Pour cela, Jean-Michel Bouchard compte beaucoup sur un partenariat « gagnant-gagnant » avec les entreprises de transformation, afin « qu'elles valorisent le travail et la qualité de la production laitière du territoire. Cela ne se fera qu'avec des exploitants qui travaillent dans de bonnes conditions et peuvent investir correctement dans leur outil de production ». D'autant qu'il souligne un cahier des charges contraignant, ne permettant pas de tirer les meilleurs marges pour des raisons de concentration et d'alimentation du bétail. L'éleveur en est persuadé : les bénéfices de l'IGP, qui induit des charges supplémentaires pour les exploitations, ne se fera ressentir que dans quelques années.

Pour l'heure, et sur le volet commercial, une fois que les anciennes étiquettes seront écoulées, va débuter une vaste campagne de communication autour de l'obtention de l'IGP, la quatrième appellation seulement en Isère après l'AOC de la noix de Grenoble, celle du Bleu du Vercors et l'IGP des vins de l'Isère. Bruno Neyroud mesure le chemin parcouru, émaillé de difficultés, pour obtenir cette reconnaissance : « En 1997, nous fait un blocage avec des camions pour obtenir une prime de qualité et plus tard, nous avons dû prendre la décision de cesser la démarche AOC pour partir sur l'IGP. Enfin, en juin 2012, alors que le dossier semblait entendu, il a été rejeté car, contre toute attente, on nous a demandé de préciser le taux de matière grasse. »
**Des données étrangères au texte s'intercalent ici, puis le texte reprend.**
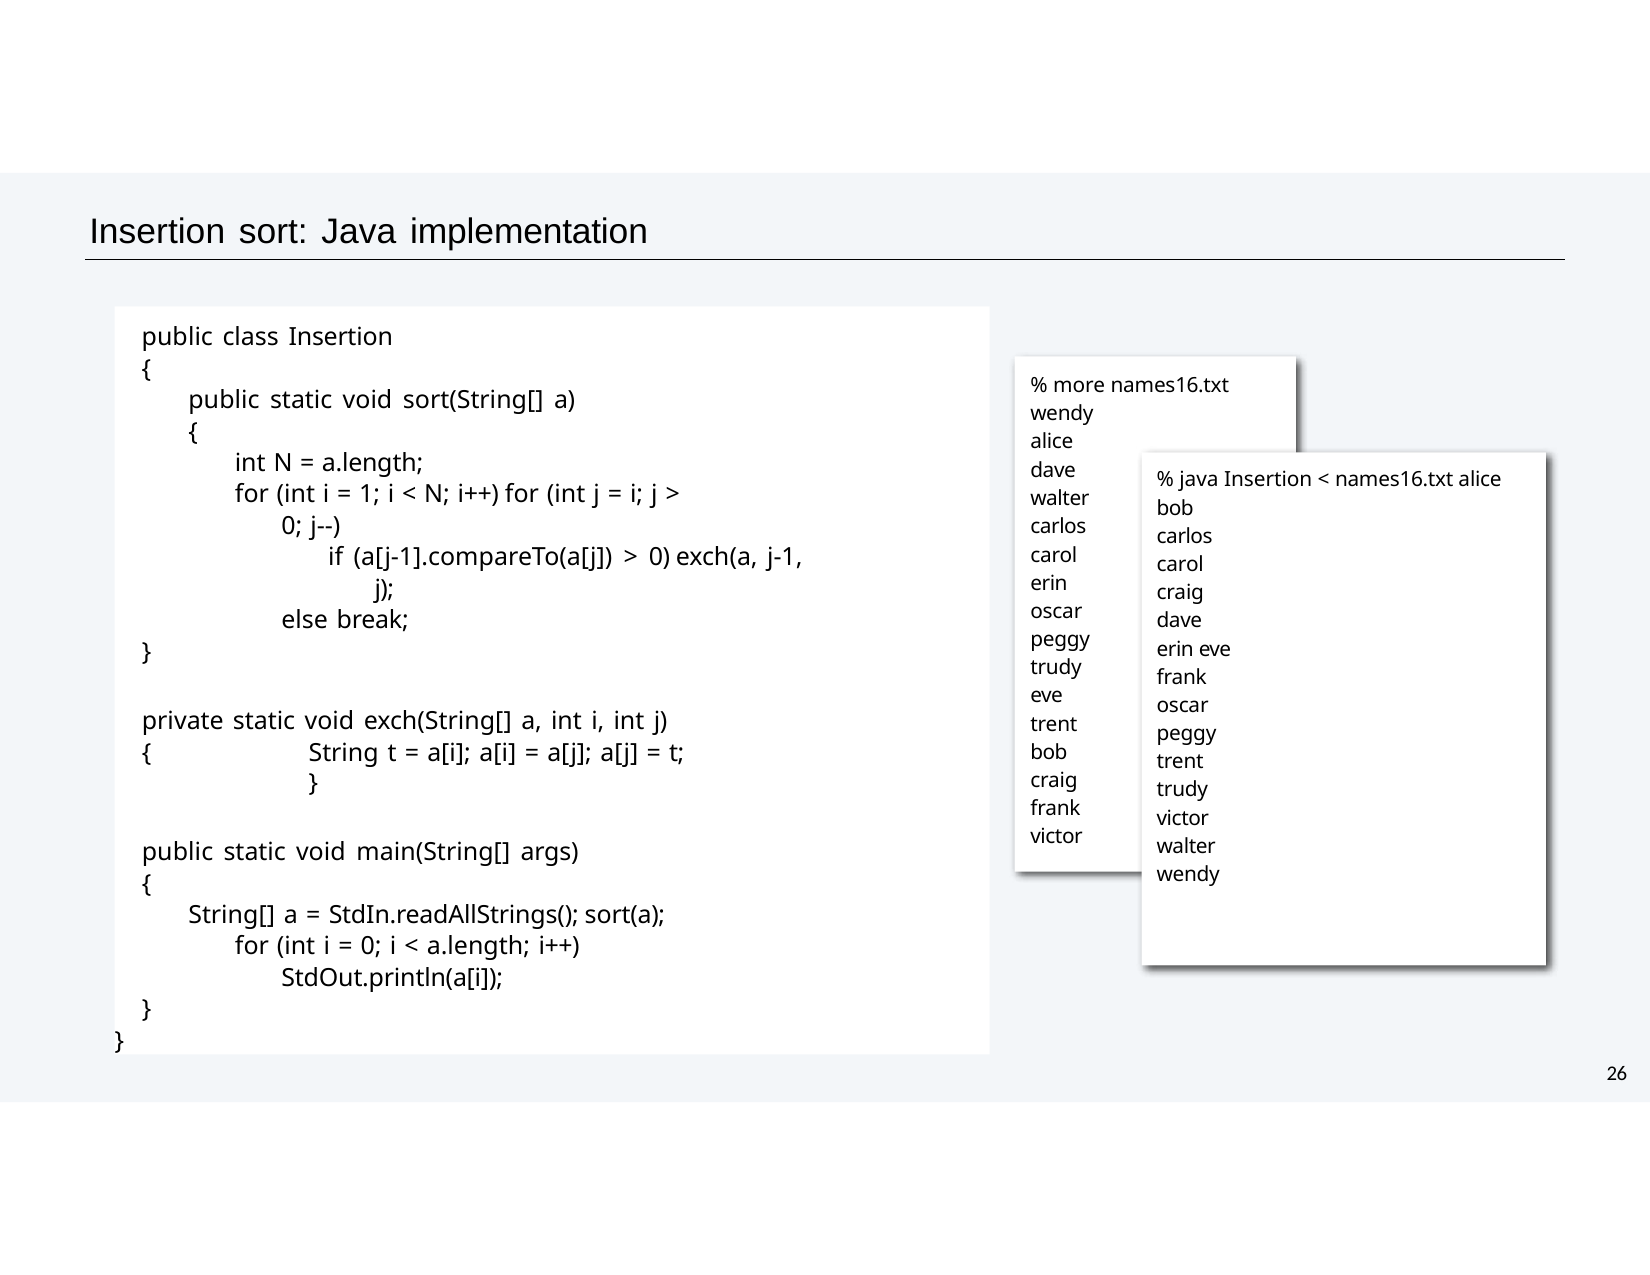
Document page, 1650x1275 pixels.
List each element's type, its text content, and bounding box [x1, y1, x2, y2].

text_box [1135, 446, 1559, 978]
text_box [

Pour autant Bruno Neyroud et Jean-Michel Bouchard affichent une belle satisfaction. « Pour l'Isère et la région Rhône-Alpes, c'est une nouvelle reconnaissance et le signe de la qualité de ses produits », confie ce dernier.

Isabelle Doucet

Un cahier des charges contraignant :

Le fromage saint-marcellin est issu d'un lait entier de vache cru ou thermisé, non standardisé en matières grasses ou en protéines. Les vaches laitières bénéficient d'une alimentation spécifique qui tient à une certaine autonomie alimentaire (80% de la matière sèche est issue de l'aire géographique), l'herbe représente quant à elle plus de 50% de la matière sèche de la ration annuelle et le foin 15%. Enfin, les aliments complémentaires ne dépassent pas 30% de cette matière sèche. La durée minimale de pâturage est de 180 jours par an et le chargement des exploitations est limité à 1,4 unité de gros bétail (UGB)/ha. Les étapes de la production du saint-marcellin se déroulent dans l'aire géographique. Sa teneur en matière grasse est de 40 à 65 grammes pour 100 grammes de fromage après dessiccation.